AFTER A LONG and unusual series of legal turns, the case of Marvin Mandel and his five associates has run its complicated course with convictions on political corruption charges still standing. The Supreme Court's refusal to hear the defendants' appeal caps a prolonged ordeal that included for each of them one mistrial, one conviction, one reversal and -- by tie votes -- one reinstatement of the guilty verdicts and one refusal of the full federal appeals court in Richmond to rehear the case. The question now is whether the sentences -- Mr. Mandel has been given a four-year term -- will stick or be lightened.

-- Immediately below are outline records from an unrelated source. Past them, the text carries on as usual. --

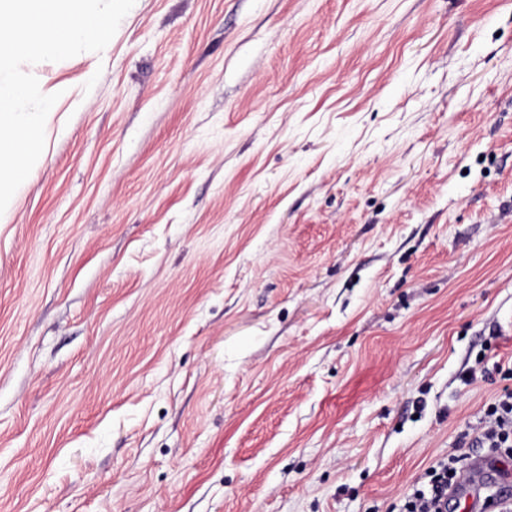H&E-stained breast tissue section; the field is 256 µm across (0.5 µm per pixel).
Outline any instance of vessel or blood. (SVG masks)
Segmentation results:
<instances>
[{
    "label": "vessel or blood",
    "mask_w": 512,
    "mask_h": 512,
    "mask_svg": "<svg viewBox=\"0 0 512 512\" xmlns=\"http://www.w3.org/2000/svg\"><path fill=\"white\" fill-rule=\"evenodd\" d=\"M459 512H496L497 508L512 506V472L500 467L497 461L479 456L472 458L460 477L448 491Z\"/></svg>",
    "instance_id": "1"
}]
</instances>
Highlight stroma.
I'll use <instances>...</instances> for the list:
<instances>
[{
    "instance_id": "stroma-1",
    "label": "stroma",
    "mask_w": 512,
    "mask_h": 512,
    "mask_svg": "<svg viewBox=\"0 0 512 512\" xmlns=\"http://www.w3.org/2000/svg\"><path fill=\"white\" fill-rule=\"evenodd\" d=\"M29 71L0 512H391L512 382V0H135Z\"/></svg>"
}]
</instances>
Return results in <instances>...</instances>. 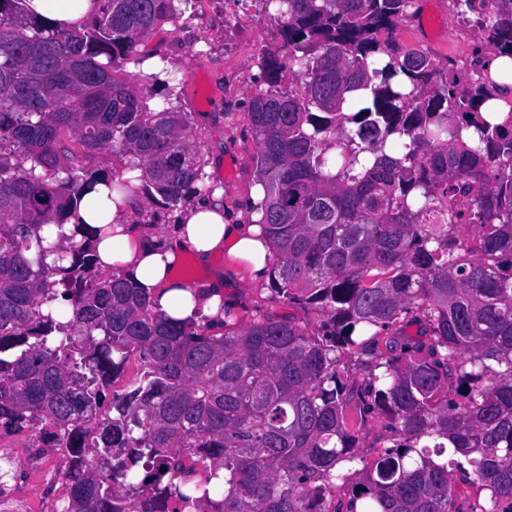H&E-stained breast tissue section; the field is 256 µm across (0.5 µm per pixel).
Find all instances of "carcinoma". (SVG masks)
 Here are the masks:
<instances>
[{
    "label": "carcinoma",
    "instance_id": "carcinoma-1",
    "mask_svg": "<svg viewBox=\"0 0 512 512\" xmlns=\"http://www.w3.org/2000/svg\"><path fill=\"white\" fill-rule=\"evenodd\" d=\"M177 1L102 0L58 29L0 0V436L68 449L60 512H460L452 472L486 491L470 512H512V101L478 111L502 98L481 61L512 57V0H487L464 77L389 36L417 0H263L281 42L248 116L271 291L323 329L262 315L220 335L100 272L112 225L64 231L98 183L141 197L140 224L224 189L178 73L142 50ZM105 147L110 174L89 167ZM352 401L387 420L370 463Z\"/></svg>",
    "mask_w": 512,
    "mask_h": 512
}]
</instances>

This answer entails still more legal maneuvering. And some sympathy for the defendants would be in order as well. If attorneys for the defendants proceed as reported with petitions to the trial judge for reviews of the sentences, the elaborate and unusual nature of these cases deserves consideration as a mitigating circumstance. It is not that the proceedings were unfair to the defendants, for these legal battles were long and expensive for the taxpayers as well. The process was not intended to favor either side in court, and in fact both sides prolonged it in a perfectly sound and detailed quest for a complete resolution -- conviction or acquittal. Shortcuts would have cast still more lingering doubts about the conduct of high public officials in Maryland.
Now that the verdicts stand, the length and expense of the case does become a justifiable factor in a review of sentences. Though personal pain and financial costs may not be reasons for dropping cases when criminal charges have been brought, they do deserve sensitive judicial consideration in reaching the ultimate and always difficult decisions about exactly how people should pay for their crimes.